--- START OF Input rows ---

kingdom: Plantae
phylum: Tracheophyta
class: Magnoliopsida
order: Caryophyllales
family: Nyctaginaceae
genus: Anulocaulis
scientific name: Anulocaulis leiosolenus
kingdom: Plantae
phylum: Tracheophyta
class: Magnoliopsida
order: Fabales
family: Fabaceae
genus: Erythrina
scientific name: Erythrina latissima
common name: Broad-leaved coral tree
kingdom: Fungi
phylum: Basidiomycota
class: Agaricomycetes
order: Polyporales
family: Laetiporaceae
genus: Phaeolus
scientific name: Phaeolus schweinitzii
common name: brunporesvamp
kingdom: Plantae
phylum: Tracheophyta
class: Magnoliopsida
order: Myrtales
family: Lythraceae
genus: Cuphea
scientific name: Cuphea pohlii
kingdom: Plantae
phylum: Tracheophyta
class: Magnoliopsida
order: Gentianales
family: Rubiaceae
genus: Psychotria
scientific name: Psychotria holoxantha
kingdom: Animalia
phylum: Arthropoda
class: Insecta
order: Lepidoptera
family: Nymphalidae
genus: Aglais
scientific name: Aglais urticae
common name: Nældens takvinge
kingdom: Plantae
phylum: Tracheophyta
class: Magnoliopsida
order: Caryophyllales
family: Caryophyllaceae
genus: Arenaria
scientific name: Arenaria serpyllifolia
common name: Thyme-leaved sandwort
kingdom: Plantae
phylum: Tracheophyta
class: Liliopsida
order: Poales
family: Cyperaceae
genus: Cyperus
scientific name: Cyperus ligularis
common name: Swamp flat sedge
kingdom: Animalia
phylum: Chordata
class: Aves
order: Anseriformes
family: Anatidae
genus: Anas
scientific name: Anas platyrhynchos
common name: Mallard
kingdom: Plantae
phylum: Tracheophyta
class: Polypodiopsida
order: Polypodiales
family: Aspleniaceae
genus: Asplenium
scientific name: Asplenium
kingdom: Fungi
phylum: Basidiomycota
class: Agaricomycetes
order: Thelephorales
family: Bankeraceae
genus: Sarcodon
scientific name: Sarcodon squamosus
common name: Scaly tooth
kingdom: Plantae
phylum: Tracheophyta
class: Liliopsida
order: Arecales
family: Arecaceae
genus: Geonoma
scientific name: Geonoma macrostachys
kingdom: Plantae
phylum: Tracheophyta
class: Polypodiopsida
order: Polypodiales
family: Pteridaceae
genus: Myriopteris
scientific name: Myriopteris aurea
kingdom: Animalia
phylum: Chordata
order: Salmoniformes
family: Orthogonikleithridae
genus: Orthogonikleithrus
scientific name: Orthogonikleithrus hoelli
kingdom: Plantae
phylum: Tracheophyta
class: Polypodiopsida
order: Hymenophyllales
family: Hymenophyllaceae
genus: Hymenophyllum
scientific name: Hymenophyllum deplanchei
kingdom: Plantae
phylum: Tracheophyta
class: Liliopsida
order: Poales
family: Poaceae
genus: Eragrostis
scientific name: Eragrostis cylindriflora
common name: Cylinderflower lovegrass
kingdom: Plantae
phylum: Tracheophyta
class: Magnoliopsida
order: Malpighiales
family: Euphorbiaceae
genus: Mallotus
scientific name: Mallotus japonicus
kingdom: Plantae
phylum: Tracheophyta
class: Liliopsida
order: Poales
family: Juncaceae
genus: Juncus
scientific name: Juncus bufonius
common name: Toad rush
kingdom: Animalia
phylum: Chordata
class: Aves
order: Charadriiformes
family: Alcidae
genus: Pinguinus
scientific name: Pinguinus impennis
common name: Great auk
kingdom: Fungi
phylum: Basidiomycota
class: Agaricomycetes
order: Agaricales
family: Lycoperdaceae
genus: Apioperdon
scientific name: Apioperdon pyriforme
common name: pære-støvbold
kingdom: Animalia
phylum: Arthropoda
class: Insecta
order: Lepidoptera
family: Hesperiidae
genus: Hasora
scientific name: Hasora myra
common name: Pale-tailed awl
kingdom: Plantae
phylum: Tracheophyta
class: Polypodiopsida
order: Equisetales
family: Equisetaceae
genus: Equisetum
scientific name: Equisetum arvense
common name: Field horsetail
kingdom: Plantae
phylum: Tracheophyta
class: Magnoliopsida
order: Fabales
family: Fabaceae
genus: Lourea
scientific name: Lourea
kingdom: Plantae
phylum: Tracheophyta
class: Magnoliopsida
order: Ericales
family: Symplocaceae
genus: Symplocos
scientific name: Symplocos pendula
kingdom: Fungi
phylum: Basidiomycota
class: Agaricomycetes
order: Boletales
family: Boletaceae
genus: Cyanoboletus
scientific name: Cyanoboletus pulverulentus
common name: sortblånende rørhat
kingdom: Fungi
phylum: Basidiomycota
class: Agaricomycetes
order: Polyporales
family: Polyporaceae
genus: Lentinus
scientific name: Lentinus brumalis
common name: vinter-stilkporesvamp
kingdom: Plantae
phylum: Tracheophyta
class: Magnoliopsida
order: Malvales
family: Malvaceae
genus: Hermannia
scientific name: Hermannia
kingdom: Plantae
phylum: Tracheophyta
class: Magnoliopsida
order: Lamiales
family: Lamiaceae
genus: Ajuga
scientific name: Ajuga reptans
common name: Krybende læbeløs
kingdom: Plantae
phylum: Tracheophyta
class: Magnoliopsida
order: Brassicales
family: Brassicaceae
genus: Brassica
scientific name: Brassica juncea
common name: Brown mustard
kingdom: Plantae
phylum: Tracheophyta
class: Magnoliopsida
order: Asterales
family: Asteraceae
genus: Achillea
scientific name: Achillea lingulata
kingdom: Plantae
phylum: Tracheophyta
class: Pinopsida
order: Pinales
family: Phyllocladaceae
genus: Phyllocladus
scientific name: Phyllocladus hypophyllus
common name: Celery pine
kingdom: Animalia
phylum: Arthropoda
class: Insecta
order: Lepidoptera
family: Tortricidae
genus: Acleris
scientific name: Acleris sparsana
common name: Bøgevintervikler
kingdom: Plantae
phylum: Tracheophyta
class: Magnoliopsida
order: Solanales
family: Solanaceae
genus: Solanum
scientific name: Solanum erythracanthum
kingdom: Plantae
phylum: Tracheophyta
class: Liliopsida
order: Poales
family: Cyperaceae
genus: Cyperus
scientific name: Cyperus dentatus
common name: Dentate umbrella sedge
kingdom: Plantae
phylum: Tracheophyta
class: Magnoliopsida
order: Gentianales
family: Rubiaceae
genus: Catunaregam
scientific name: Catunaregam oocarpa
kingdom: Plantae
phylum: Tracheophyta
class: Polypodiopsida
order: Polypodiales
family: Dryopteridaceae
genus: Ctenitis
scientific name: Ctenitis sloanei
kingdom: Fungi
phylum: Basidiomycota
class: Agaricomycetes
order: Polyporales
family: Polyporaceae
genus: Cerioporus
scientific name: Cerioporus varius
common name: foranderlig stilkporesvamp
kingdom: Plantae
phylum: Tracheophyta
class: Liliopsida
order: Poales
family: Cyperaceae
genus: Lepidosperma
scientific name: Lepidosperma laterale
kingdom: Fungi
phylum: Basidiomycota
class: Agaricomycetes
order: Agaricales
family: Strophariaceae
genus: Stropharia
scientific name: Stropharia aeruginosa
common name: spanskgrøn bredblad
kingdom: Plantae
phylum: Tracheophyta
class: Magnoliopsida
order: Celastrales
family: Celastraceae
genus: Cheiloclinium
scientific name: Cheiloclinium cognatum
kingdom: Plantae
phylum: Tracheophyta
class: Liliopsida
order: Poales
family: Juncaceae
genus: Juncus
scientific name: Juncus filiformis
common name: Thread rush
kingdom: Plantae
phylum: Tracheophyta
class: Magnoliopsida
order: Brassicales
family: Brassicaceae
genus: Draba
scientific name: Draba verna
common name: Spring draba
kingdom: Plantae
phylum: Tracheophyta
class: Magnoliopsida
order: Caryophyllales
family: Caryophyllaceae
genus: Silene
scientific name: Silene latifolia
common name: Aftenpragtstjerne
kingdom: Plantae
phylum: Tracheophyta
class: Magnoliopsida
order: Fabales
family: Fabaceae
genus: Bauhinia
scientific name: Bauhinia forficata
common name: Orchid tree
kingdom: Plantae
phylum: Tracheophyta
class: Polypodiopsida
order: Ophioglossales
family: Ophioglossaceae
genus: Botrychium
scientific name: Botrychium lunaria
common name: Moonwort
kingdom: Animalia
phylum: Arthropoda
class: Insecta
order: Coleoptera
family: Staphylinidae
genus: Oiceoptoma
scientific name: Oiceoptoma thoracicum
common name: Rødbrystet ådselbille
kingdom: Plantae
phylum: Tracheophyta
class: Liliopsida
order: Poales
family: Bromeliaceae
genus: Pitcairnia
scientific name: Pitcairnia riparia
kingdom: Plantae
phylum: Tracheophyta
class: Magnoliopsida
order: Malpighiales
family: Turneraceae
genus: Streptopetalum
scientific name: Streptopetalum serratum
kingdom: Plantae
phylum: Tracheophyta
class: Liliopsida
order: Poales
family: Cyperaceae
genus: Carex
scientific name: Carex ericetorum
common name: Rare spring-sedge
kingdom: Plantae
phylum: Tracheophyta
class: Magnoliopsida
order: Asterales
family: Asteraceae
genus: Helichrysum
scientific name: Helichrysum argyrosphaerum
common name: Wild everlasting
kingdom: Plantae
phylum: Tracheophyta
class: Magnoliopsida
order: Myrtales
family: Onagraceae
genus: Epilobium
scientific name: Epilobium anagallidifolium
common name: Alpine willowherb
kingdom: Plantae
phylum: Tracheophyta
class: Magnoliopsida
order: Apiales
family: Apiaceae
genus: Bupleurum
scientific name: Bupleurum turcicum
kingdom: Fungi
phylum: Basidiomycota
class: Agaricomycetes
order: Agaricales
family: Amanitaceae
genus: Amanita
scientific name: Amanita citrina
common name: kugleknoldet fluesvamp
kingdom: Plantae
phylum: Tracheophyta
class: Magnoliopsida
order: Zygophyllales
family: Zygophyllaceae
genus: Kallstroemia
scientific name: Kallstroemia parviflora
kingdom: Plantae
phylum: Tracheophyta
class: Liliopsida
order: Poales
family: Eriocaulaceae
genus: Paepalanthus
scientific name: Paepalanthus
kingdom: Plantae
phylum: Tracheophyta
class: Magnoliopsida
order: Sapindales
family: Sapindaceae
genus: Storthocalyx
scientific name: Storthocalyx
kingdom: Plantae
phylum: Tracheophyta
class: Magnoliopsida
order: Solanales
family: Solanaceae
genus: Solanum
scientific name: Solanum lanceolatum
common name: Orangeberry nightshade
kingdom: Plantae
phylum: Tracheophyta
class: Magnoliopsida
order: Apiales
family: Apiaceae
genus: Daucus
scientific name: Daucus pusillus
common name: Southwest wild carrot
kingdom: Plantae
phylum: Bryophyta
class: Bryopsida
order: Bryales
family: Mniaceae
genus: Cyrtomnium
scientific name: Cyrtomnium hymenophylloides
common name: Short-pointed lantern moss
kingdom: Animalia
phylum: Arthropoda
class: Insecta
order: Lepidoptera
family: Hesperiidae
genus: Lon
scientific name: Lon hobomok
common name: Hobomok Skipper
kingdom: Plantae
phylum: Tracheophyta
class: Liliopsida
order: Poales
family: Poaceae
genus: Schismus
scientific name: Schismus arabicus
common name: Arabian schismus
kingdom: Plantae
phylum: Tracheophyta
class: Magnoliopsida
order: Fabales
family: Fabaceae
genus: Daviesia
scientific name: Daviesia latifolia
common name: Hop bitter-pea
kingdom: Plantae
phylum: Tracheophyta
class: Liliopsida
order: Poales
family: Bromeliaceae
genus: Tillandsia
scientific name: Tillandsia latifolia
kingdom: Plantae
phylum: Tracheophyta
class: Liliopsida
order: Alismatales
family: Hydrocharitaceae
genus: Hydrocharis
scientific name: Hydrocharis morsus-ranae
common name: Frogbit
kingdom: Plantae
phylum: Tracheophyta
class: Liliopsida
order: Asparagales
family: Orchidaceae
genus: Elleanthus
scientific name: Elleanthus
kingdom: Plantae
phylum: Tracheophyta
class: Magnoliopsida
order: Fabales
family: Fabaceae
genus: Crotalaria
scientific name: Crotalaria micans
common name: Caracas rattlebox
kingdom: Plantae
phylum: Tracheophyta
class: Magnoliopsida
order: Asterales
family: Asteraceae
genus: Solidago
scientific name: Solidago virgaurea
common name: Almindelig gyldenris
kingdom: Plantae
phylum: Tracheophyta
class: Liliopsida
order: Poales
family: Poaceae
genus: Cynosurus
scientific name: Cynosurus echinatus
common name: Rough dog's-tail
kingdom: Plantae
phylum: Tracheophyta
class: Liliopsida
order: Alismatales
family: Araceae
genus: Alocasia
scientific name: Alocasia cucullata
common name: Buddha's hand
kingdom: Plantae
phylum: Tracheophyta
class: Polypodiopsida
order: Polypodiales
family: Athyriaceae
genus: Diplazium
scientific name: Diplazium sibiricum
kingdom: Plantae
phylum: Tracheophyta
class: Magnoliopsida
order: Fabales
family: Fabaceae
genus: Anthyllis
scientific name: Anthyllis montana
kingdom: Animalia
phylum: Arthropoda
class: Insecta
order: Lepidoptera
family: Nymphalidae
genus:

--- END OF Input rows ---

__Your task__:
Change "common name" to "vernacular name" in the lines from the line with "scientific name: Lentinus brumalis" to the line with "order: Pinales", and write out those lines with nothing else altered.

__Correct answer__:
scientific name: Lentinus brumalis
vernacular name: vinter-stilkporesvamp
kingdom: Plantae
phylum: Tracheophyta
class: Magnoliopsida
order: Malvales
family: Malvaceae
genus: Hermannia
scientific name: Hermannia
kingdom: Plantae
phylum: Tracheophyta
class: Magnoliopsida
order: Lamiales
family: Lamiaceae
genus: Ajuga
scientific name: Ajuga reptans
vernacular name: Krybende læbeløs
kingdom: Plantae
phylum: Tracheophyta
class: Magnoliopsida
order: Brassicales
family: Brassicaceae
genus: Brassica
scientific name: Brassica juncea
vernacular name: Brown mustard
kingdom: Plantae
phylum: Tracheophyta
class: Magnoliopsida
order: Asterales
family: Asteraceae
genus: Achillea
scientific name: Achillea lingulata
kingdom: Plantae
phylum: Tracheophyta
class: Pinopsida
order: Pinales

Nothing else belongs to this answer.